## WORK INSTRUCTION
Down to the last line, print the material below verbatim.

*** THE INPUT

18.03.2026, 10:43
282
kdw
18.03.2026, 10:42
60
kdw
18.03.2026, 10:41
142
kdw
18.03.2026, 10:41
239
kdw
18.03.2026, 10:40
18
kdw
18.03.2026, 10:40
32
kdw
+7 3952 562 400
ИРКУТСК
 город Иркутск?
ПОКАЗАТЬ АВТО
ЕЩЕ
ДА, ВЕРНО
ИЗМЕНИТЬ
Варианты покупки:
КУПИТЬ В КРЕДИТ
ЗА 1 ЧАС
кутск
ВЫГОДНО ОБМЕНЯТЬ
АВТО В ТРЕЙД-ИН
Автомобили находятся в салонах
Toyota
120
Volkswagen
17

******

## ANSWER BOX
18.03.2026, 10:43
282
kdw
18.03.2026, 10:42
60
kdw
18.03.2026, 10:41
142
kdw
18.03.2026, 10:41
239
kdw
18.03.2026, 10:40
18
kdw
18.03.2026, 10:40
32
kdw
+7 3952 562 400
ИРКУТСК
 город Иркутск?
ПОКАЗАТЬ АВТО
ЕЩЕ
ДА, ВЕРНО
ИЗМЕНИТЬ
Варианты покупки:
КУПИТЬ В КРЕДИТ
ЗА 1 ЧАС
кутск
ВЫГОДНО ОБМЕНЯТЬ
АВТО В ТРЕЙД-ИН
Автомобили находятся в салонах
Toyota
120
Volkswagen
17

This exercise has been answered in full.